→ **WHAT THIS TASK INVOLVES**: Write out, exactly as they stand, the line containing "wire signed [dout_WIDTH - 1 : 0] tmp_product;" and all subsequent lines up to and including the final line of the records.

------------------------------------------------

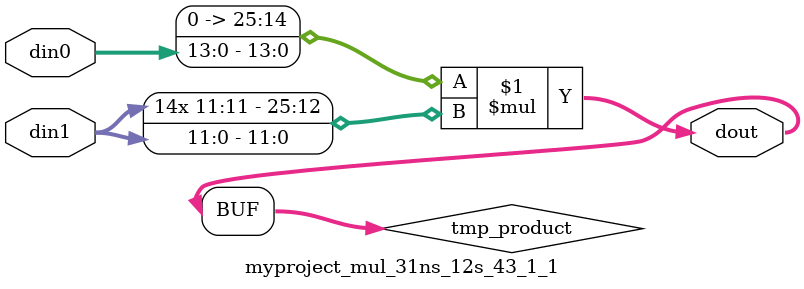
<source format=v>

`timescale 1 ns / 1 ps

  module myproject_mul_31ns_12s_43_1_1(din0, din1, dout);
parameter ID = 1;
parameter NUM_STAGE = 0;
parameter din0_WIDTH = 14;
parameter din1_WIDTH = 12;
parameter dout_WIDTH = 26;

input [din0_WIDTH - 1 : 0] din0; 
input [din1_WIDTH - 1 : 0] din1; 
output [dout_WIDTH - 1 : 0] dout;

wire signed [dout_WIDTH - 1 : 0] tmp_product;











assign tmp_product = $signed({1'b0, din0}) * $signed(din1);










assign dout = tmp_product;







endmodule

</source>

------------------------------------------------

→ **EXERCISE SOLUTION**:
wire signed [dout_WIDTH - 1 : 0] tmp_product;











assign tmp_product = $signed({1'b0, din0}) * $signed(din1);










assign dout = tmp_product;







endmodule

</source>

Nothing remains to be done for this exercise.